## CONSIGNE 1
Transcrivez fidèlement les lignes de la liste ci-dessous, de la ligne contenant « Word Count Challenge</h2> » à la ligne contenant « - ⚡ Fun fact: ... », ces deux lignes comprises. N'incluez pas les images dans votre réponse.

Condamner enfin Mme [I] aux entiers dépens de première instance et d'appel, qui comprendront également les frais et honoraires de MM. [Y] et [F], l'un et l'autre experts judiciaires, et en prononcer distraction au profit de Me Audrey d'Hautefeuille.

L'ordonnance de clôture a été rendue le 14 mai 2025.

Par message adressé le 4 juin 2025, la cour a invité les parties à lui présenter leurs observations sur la recevabilité de l'exception de sursis à statuer soulevée par Mme [I], faute d'avoir été présentée avant toute défense au fond, en application des articles 378, 73 et 74 du code de procédure civile, par une seule note en délibéré chacune à lui adresser avant le 17 juin 2025 à 14h00.

Par message adressé le 6 juin 2025, la société Périn [G] a conclu à l'irrecevabilité de l'exception sur le fondement de l'article 74 du code de procédure civile.

Par message adressé le 17 juin 2025, à 12h11, Mme [I] a répondu avoir présenté sa demande in limine litis dans un paragraphe intitulé préambule, avant de reprendre cette demande dans le dispositif de ses conclusions, indiquant que la première partie de ce dispositif n'était « pas une demande nouvelle mais le simple rappel des demandes d'origine antérieures à l'arrêt du 6 décembre 2022 ». Elle a ajouté que l'intérêt du justiciable devait prédominer, et que la Cour de cassation appréciait les atteintes disproportionnées aux droits de la défense.

MOTIFS

A titre liminaire, la cour observe que l'arrêt mixte qu'elle a rendu le 6 décembre 2022 a d'ores et déjà :

- déclaré recevables les demandes de la société Périn [G], ès qualités ;

- constaté que la demande en avance du coût des travaux de toiture était devenue sans objet ;

- statué sur le préjudice de jouissance lié aux infiltrations et le préjudice lié au coût des travaux de mise en conformité de la société d'exploitation hôtelière de [Localité 6] ;

- fixé au passif de la société d'exploitation hôtelière de [Localité 6] la créance de Mme [I] d'un montant de 45 527,95 euros au titre des loyers, primes d'assurance et taxes foncières.

## DONNÉES FOURNIES
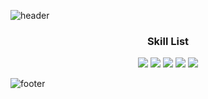 
![header](https://capsule-render.vercel.app/api?width=100%&height=300&fontAlignY=40&text=WoosungKim&animation=twinkling&fontSize=80&color=fbceb1&fontColor=f89b00)

<h3 align="center">Skill List</h3>
<p align="center">
  <a href="https://github.com/woosungkim0123/PythonStudy"><img src="https://img.shields.io/badge/Python-3766AB?style=flat-square&logo=Python&logoColor=white"/></a>
  <a href="https://github.com/woosungkim0123/tensorflow_study"><img src="https://img.shields.io/badge/TensorFlow-important?style=flat-square&logo=TensorFlow&logoColor=white"/></a> 
  <a href="https://github.com/woosungkim0123/javascript_study"><img src="https://img.shields.io/badge/Javascript-yellow?style=flat-square&logo=Javascript&logoColor=white"/></a> 
  <a href="https://github.com/woosungkim0123/React-Project"><img src="https://img.shields.io/badge/React-ff69b4?style=flat-square&logo=React&logoColor=white"/></a> 
  <a href="https://github.com/woosungkim0123/daegu-ai-school"><img src="https://img.shields.io/badge/Css-blue?style=flat-square&logo=CSS3&logoColor=white"/></a> 
</p>

![footer](https://capsule-render.vercel.app/api?type=wave&color=fbceb1&height=300&section=footer&fontSize=90)
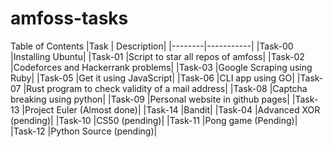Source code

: # amfoss-tasks


Table of Contents
|Task 	| Description|
|--------|-----------|
|Task-00 	|Installing Ubuntu|
|Task-01 	|Script to star all repos of amfoss|
|Task-02 	|Codeforces and Hackerrank problems|
|Task-03 	|Google Scraping using Ruby|
|Task-05 	|Get it using JavaScript|
|Task-06 	|CLI app using GO|
|Task-07 	|Rust program to check validity of a mail address|
|Task-08 	|Captcha breaking using python|
|Task-09 	|Personal website in github pages|
|Task-13 	|Project Euler (Almost done)|
|Task-14 	|Bandit|
|Task-04 	|Advanced XOR (pending)|
|Task-10 	|CS50 (pending)|
|Task-11 	|Pong game (Pending)|
|Task-12 	|Python Source (pending)|



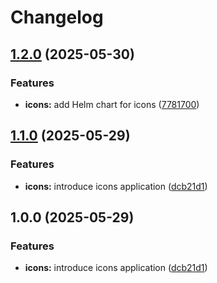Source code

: # Changelog

## [1.2.0](https://github.com/ecoma-io/application/compare/icons@v1.1.0...icons@v1.2.0) (2025-05-30)


### Features

* **icons:** add Helm chart for icons ([7781700](https://github.com/ecoma-io/application/commit/7781700dcfe30c4748570cb78da0f92378d3b4dc))

## [1.1.0](https://github.com/ecoma-io/application/compare/icons@v1.0.0...icons@v1.1.0) (2025-05-29)


### Features

* **icons:** introduce icons application ([dcb21d1](https://github.com/ecoma-io/application/commit/dcb21d1c173c95ec1b06592fcb2f45857db1794c))

## 1.0.0 (2025-05-29)


### Features

* **icons:** introduce icons application ([dcb21d1](https://github.com/ecoma-io/application/commit/dcb21d1c173c95ec1b06592fcb2f45857db1794c))
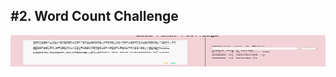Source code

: <h2>#2. Word Count Challenge</h2>
<img src="/public/images/website.png "alt="website image"  width="1000vw" height="50vh"/>
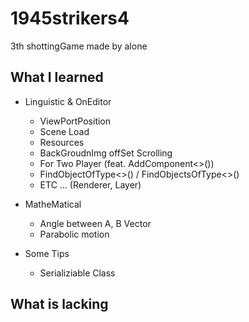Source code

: # 1945strikers4
3th shottingGame made by alone

## What I learned  
- Linguistic & OnEditor
  - ViewPortPosition
  - Scene Load
  - Resources
  - BackGroudnImg offSet Scrolling
  - For Two Player (feat. AddComponent<>())
  - FindObjectOfType<>() / FindObjectsOfType<>()
  - ETC ... (Renderer, Layer)
  
- MatheMatical
  - Angle between A, B Vector  
  - Parabolic motion
- Some Tips
  - Serializiable Class
  
## What is lacking
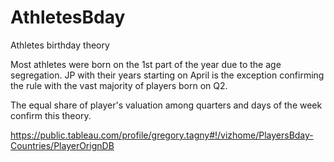 # AthletesBday
Athletes birthday theory

Most athletes were born on the 1st part of the year due to the age segregation. JP with their years starting on April is the exception confirming the rule with the vast majority of players born on Q2. 

The equal share of player's valuation among quarters and days of the week confirm this theory. 

https://public.tableau.com/profile/gregory.tagny#!/vizhome/PlayersBday-Countries/PlayerOrignDB

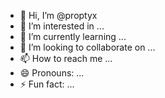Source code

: - 👋 Hi, I’m @proptyx
- 👀 I’m interested in ...
- 🌱 I’m currently learning ...
- 💞️ I’m looking to collaborate on ...
- 📫 How to reach me ...
- 😄 Pronouns: ...
- ⚡ Fun fact: ...

<!---
proptyx/proptyx is a ✨ special ✨ repository because its `README.md` (this file) appears on your GitHub profile.
You can click the Preview link to take a look at your changes.
--->
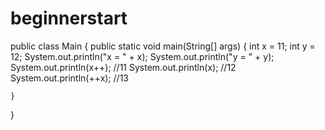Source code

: # beginnerstart

public class Main {
   public static void main(String[] args) {
    int x = 11;
    int y = 12;
    System.out.println("x = " + x);
    System.out.println("y = " + y);
    System.out.println(x++); //11
    System.out.println(x); //12
    System.out.println(++x); //13
    
	}
}
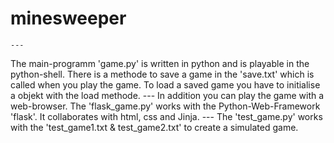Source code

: # minesweeper

    ---
The main-programm 'game.py' is written in python and is playable in the python-shell.
There is a methode to save a game in the 'save.txt' which is called when you play the game.
To load a saved game you have to initialise a objekt with the load methode.
    ---
In addition you can play the game with a web-browser. The 'flask_game.py' works with the 
Python-Web-Framework 'flask'. It collaborates with html, css and Jinja.
    ---
The 'test_game.py' works with the 'test_game1.txt & test_game2.txt' to create a simulated
game.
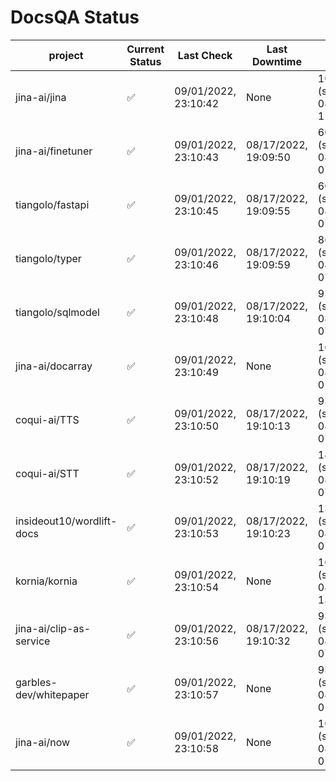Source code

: # DocsQA Status

|         project         |Current Status|     Last Check     |   Last Downtime    |              % Uptime              |
|-------------------------|--------------|--------------------|--------------------|------------------------------------|
|jina-ai/jina             |✅            |09/01/2022, 23:10:42|None                |100.000 (since 08/29/2022, 11:24:14)|
|jina-ai/finetuner        |✅            |09/01/2022, 23:10:43|08/17/2022, 19:09:50|60.493 (since 08/15/2022, 07:09:42) |
|tiangolo/fastapi         |✅            |09/01/2022, 23:10:45|08/17/2022, 19:09:55|60.499 (since 08/15/2022, 07:09:42) |
|tiangolo/typer           |✅            |09/01/2022, 23:10:46|08/17/2022, 19:09:59|86.721 (since 08/15/2022, 07:09:42) |
|tiangolo/sqlmodel        |✅            |09/01/2022, 23:10:48|08/17/2022, 19:10:04|93.861 (since 08/15/2022, 07:09:42) |
|jina-ai/docarray         |✅            |09/01/2022, 23:10:49|None                |100.000 (since 08/24/2022, 01:39:12)|
|coqui-ai/TTS             |✅            |09/01/2022, 23:10:50|08/17/2022, 19:10:13|93.854 (since 08/15/2022, 07:09:42) |
|coqui-ai/STT             |✅            |09/01/2022, 23:10:52|08/17/2022, 19:10:19|149.566 (since 08/15/2022, 07:09:42)|
|insideout10/wordlift-docs|✅            |09/01/2022, 23:10:53|08/17/2022, 19:10:23|137.810 (since 08/15/2022, 07:09:42)|
|kornia/kornia            |✅            |09/01/2022, 23:10:54|None                |100.000 (since 08/30/2022, 13:49:49)|
|jina-ai/clip-as-service  |✅            |09/01/2022, 23:10:56|08/17/2022, 19:10:32|93.869 (since 08/15/2022, 07:09:42) |
|garbles-dev/whitepaper   |✅            |09/01/2022, 23:10:57|None                |93.746 (since 08/24/2022, 01:39:12) |
|jina-ai/now              |✅            |09/01/2022, 23:10:58|None                |100.000 (since 08/24/2022, 01:39:12)|
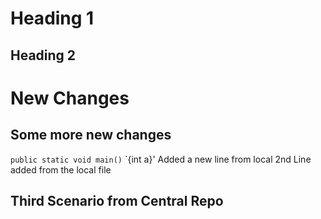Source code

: # Heading 1
## Heading 2

# New Changes
## Some more new changes
`public static void main()`
`{int a}'
Added a new line from local
2nd Line added from the local file
## Third Scenario from Central Repo
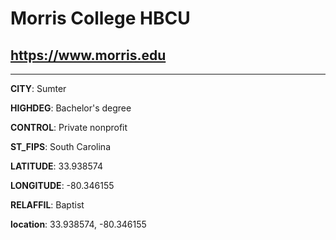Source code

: # Morris College HBCU
## <https://www.morris.edu>
---
**CITY**: Sumter

**HIGHDEG**: Bachelor's degree

**CONTROL**: Private nonprofit

**ST_FIPS**: South Carolina

**LATITUDE**: 33.938574

**LONGITUDE**: -80.346155

**RELAFFIL**: Baptist

**location**: 33.938574, -80.346155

## CONSIGNE 2
Reproduisez mot pour mot le passage de l'extrait d'arrêt allant de « Par message adressé le 4 » à « de procédure civile. ».

## VOTRE RÉPONSE 1
: <h2>#2. Word Count Challenge</h2>
<img src="/public/images/website.png "alt="website image"  width="1000vw" height="50vh"/>
Source code

: # 1945strikers4
3th shottingGame made by alone

## What I learned  
- Linguistic & OnEditor
  - ViewPortPosition
  - Scene Load
  - Resources
  - BackGroudnImg offSet Scrolling
  - For Two Player (feat. AddComponent<>())
  - FindObjectOfType<>() / FindObjectsOfType<>()
  - ETC ... (Renderer, Layer)
  
- MatheMatical
  - Angle between A, B Vector  
  - Parabolic motion
- Some Tips
  - Serializiable Class
  
## What is lacking
 # AthletesBday
Athletes birthday theory

Most athletes were born on the 1st part of the year due to the age segregation. JP with their years starting on April is the exception confirming the rule with the vast majority of players born on Q2. 

The equal share of player's valuation among quarters and days of the week confirm this theory. 

https://public.tableau.com/profile/gregory.tagny#!/vizhome/PlayersBday-Countries/PlayerOrignDB

Source code

: - 👋 Hi, I’m @proptyx
- 👀 I’m interested in ...
- 🌱 I’m currently learning ...
- 💞️ I’m looking to collaborate on ...
- 📫 How to reach me ...
- 😄 Pronouns: ...
- ⚡ Fun fact: ...

## VOTRE RÉPONSE 2
Par message adressé le 4 juin 2025, la cour a invité les parties à lui présenter leurs observations sur la recevabilité de l'exception de sursis à statuer soulevée par Mme [I], faute d'avoir été présentée avant toute défense au fond, en application des articles 378, 73 et 74 du code de procédure civile, par une seule note en délibéré chacune à lui adresser avant le 17 juin 2025 à 14h00.

Par message adressé le 6 juin 2025, la société Périn [G] a conclu à l'irrecevabilité de l'exception sur le fondement de l'article 74 du code de procédure civile.